Investing on a low income
Find an investor-friendly loan
One of the challenges facing many first time purchasers is saving for a deposit whether it be an investment or a home to live in. When purchasing an investment though some banks won’t allow you to borrow as high of a percentage of the purchase price as you would be able to for a home to live in. To combat this you can save a larger deposit or alternatively you can live in the home to begin with and then change it to an investment property once the Loan-To-Value Ratio (percentage of your home’s value that you borrowed on your mortgage) has lowered. In NSW this has an added benefit as provided the property meets First Home Buyer grant conditions you can use those also to help you secure your first property. The larger the deposit, the better as this will lower your monthly repayments as well as make yourself more appealing to a bank when they decide whether or not to lend you money.
Prove your financial discipline
Your lower income on an application can be offset by proving yourself a low risk borrower. Having genuine savings will not only highlight to lenders your ability to consistently meet financial payments and live within your means, it is also an opportunity to increase your borrowing power. Lowering any existing debts, including credit cards, personal loans and store cards is also a great way of improving your chances of accessing credit.
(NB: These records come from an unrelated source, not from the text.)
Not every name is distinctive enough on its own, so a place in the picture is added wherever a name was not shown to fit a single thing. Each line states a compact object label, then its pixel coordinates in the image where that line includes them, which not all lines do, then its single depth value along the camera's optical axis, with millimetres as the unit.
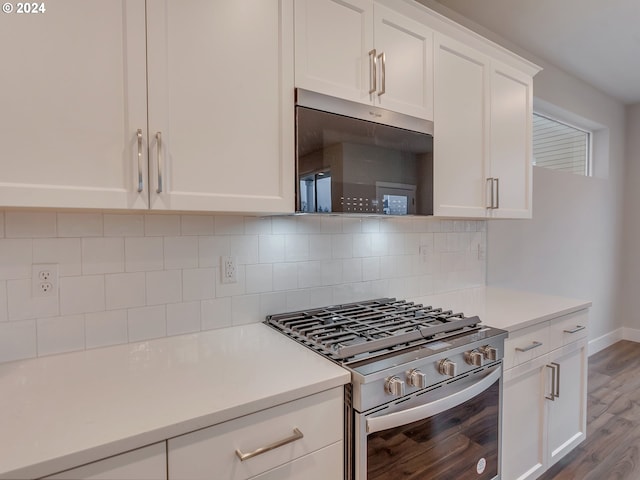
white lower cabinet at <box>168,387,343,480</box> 855
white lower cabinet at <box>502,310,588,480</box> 1644
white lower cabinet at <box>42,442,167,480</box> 733
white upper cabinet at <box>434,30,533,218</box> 1767
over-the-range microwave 1325
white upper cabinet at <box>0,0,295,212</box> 926
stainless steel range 1100
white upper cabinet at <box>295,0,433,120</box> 1344
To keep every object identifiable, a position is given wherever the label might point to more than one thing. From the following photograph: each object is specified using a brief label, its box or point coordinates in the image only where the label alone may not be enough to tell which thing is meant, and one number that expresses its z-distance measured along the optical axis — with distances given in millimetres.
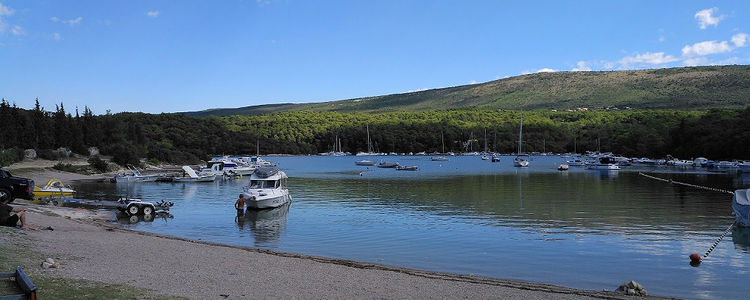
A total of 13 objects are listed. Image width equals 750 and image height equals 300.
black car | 29470
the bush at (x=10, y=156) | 61094
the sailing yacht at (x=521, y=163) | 120500
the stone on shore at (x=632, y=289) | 15391
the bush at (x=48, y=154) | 77512
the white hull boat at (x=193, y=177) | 71125
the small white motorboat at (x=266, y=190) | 37531
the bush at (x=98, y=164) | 79562
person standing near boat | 36219
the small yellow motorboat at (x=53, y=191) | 41162
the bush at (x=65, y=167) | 72125
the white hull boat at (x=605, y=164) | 103188
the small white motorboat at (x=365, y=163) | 132875
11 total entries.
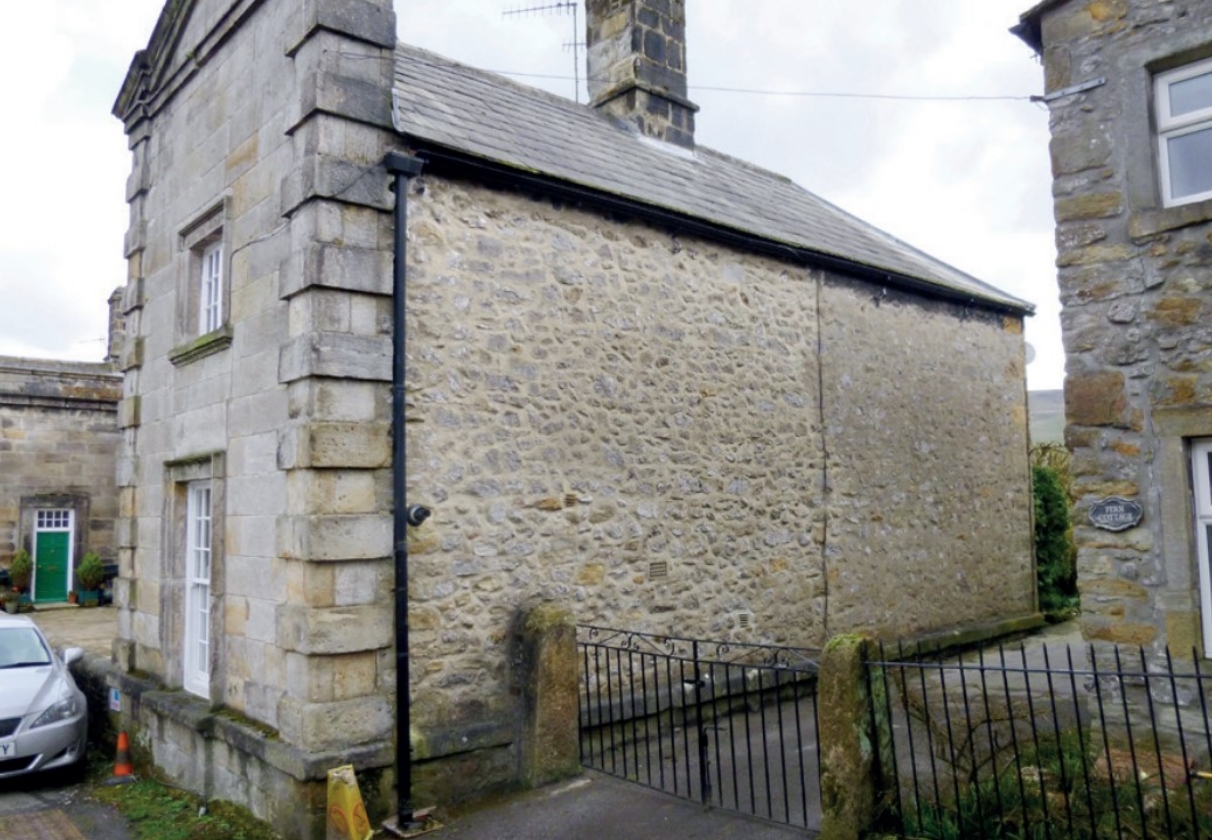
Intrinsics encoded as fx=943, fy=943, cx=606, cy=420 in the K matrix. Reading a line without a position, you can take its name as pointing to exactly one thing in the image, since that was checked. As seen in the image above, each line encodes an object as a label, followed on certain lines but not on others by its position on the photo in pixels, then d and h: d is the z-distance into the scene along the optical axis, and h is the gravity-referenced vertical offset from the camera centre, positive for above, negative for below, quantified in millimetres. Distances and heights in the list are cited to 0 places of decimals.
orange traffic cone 9133 -2399
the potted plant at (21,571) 18438 -985
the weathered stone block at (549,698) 7355 -1474
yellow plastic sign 6215 -1940
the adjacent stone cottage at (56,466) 19062 +1126
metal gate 7070 -2027
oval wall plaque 6172 -100
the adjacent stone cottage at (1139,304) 6035 +1295
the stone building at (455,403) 6914 +989
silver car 8859 -1839
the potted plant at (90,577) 18969 -1157
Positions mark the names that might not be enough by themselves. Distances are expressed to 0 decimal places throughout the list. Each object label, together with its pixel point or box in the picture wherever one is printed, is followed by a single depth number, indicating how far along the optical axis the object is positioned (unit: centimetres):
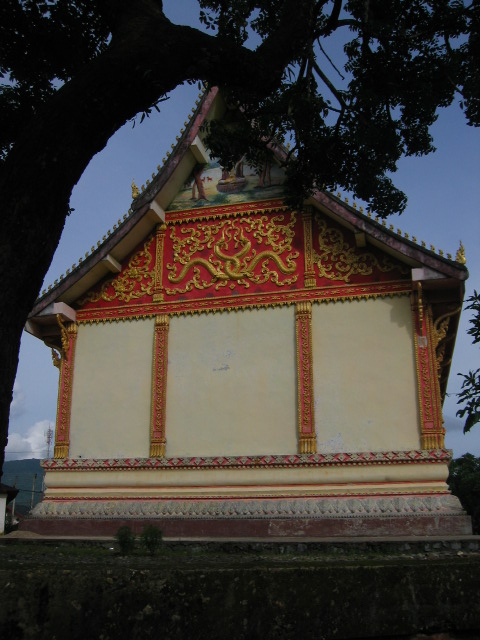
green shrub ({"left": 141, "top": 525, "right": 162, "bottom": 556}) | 919
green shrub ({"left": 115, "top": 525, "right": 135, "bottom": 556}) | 887
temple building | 1100
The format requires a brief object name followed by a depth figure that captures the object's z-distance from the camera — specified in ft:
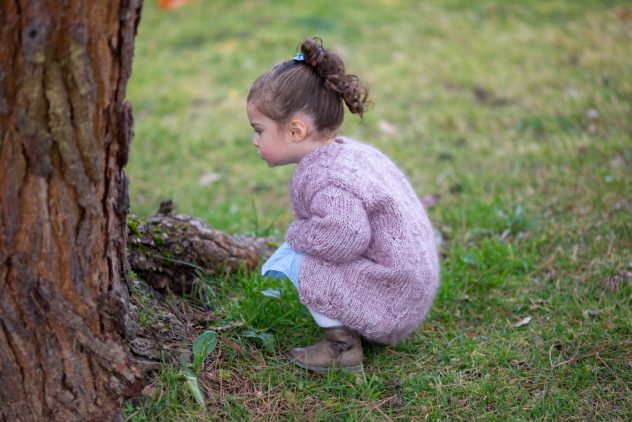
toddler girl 8.34
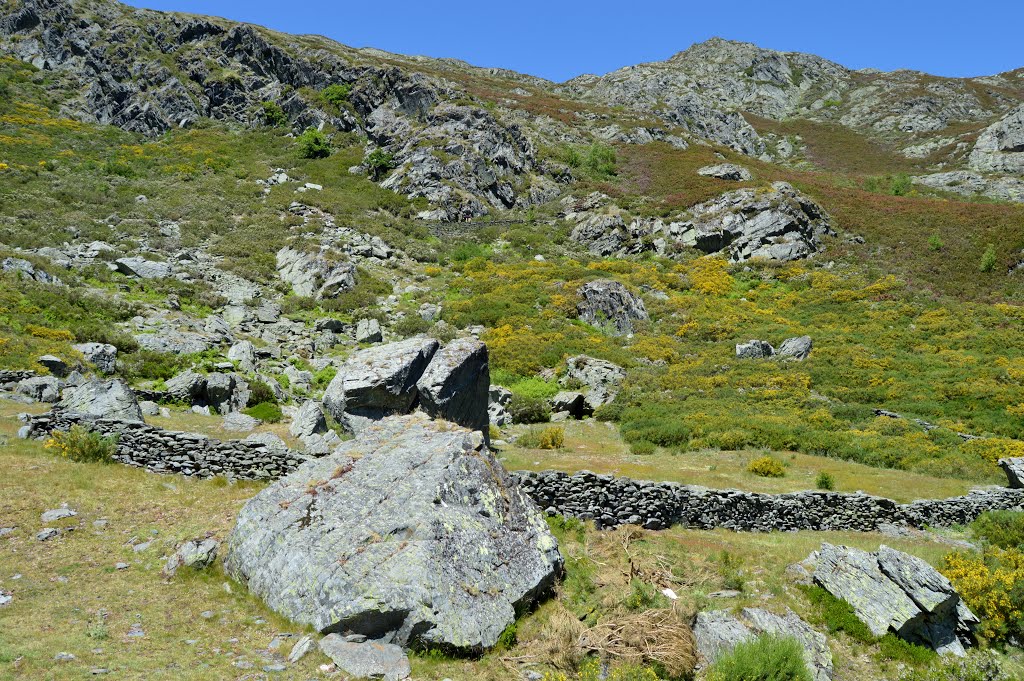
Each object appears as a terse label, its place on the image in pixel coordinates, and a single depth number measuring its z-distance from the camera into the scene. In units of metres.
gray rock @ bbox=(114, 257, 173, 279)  33.75
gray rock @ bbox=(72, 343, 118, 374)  21.12
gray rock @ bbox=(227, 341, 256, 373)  23.79
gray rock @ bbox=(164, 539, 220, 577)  10.65
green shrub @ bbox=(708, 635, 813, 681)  8.71
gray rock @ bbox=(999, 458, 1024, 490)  18.05
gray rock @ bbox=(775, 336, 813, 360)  32.20
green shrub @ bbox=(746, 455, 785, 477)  19.16
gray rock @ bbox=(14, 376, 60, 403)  18.05
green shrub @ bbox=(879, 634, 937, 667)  10.16
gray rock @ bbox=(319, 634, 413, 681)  8.19
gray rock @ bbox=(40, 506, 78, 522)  11.72
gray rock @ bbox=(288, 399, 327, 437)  17.56
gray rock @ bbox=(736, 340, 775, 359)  32.31
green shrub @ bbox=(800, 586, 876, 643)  10.65
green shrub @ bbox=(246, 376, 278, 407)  21.14
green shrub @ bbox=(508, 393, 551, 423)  25.19
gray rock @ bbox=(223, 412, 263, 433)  17.86
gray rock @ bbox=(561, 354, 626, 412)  27.70
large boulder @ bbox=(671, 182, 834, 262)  50.88
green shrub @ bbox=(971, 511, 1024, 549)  14.78
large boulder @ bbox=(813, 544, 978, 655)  10.74
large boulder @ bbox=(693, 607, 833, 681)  9.61
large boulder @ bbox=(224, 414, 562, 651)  8.98
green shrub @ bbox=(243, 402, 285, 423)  19.55
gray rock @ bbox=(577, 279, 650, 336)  37.49
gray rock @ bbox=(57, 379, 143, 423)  16.25
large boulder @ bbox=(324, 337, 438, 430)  18.09
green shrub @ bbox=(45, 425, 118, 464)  14.45
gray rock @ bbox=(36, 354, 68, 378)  20.05
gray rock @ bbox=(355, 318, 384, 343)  31.70
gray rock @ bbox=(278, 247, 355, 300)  37.75
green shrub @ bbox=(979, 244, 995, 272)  42.53
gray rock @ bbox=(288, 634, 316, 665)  8.36
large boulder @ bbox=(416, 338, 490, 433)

When a lender assesses a credit application they always assess on the limit of a credit card not how much is owing. By completely erasing this you have increased the amount you can borrow. In the case of personal loans, lenders will use the repayment figure in their calculation. By clearing any personal loans also helps increase your borrowing power.
Choose the right property
When considering properties to purchase it is important to factor in the amount of rent the property will earn as this will help improve your application to the bank and add to the amount of money you have available to make repayments on a loan.
One of the advantages of owning an investment property is being able to offset any expenses against your income and while this is a helpful, if you focus too much on lowering your tax bill it
will hurt your chances of being able to buy a property as you will have less money available to make mortgage repayments.
Seek out different strategies
Investing with a close friend or relative is another way to enter the market for those who earn a low income. As long as agreements are in place, including who is responsible for the mortgage and what happens if one owner defaults, how the property will be used, in what circumstances it may be sold, and how maintenance will be paid for, co-ownership is preferable to not owning a property at all.
Find the right loan
Recent research suggests that as many as 60 per cent of applicants who are rejected by the major banks would be eligible for a loan through a specialist lender. Specialist or non-conforming loans do carry higher interest as a rule, to account for the higher perceived risk the lender is taking, but a good finance broker will see this type of loan as a stepping-stone to a prime loan, and help their client prove themselves so that they can switch to a prime loan after a year or so.
Property investment may not be as straightforward to low-income earners, but in most cases is accessible, provided the right properties and finance products are sought out.